Hans Dieter Poetsch (L), Chairman of the Supervisory Board of Volkswagen AG, and Volkswagen Group Chairman Matthias Mueller (R), arrive to the press conference to announce the latest update in the company's handling of the engine emissions scandal on December 10, 2015 in Wolfsburg, Germany.
Photograph by Carsten Koall—Getty Images
By Reuters
October 7, 2016

Volkswagen is not considering the sale of any of its brands or a capital increase to cope with the costs of the emissions scandal, its supervisory board Chairman Hans Dieter Poetsch told German daily Boersen-Zeitung.

“The Volkswagen group is financially solid and has many options for financing,” Poetsch said in the interview published on Friday.

“And that is without extraordinary measures such as a capital increase. That is not being considered at this time. We are also not thinking of selling parts of our brands,” he added.
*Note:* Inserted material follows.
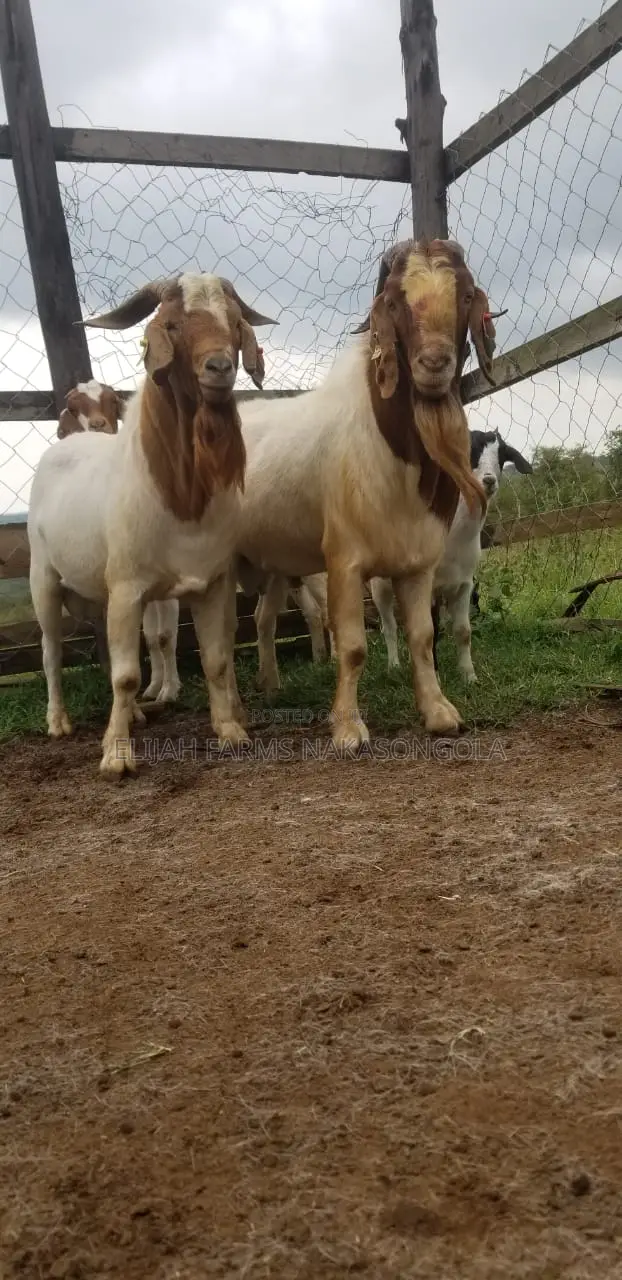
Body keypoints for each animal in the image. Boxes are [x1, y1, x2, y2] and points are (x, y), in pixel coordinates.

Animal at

Volkswagen has set aside €17.8 billion ($19.8 billion) to pay for costs related to the global emissions cheating scandal. The company faces civil litigation and potential fines from government regulators in the EU and other markets.

Poetsch indicated that he did not expect further provisions to be needed.

“The items that seem most likely are reflected in the provisions made so far. From today’s point of view, that is robust,” he told Boersen-Zeitung.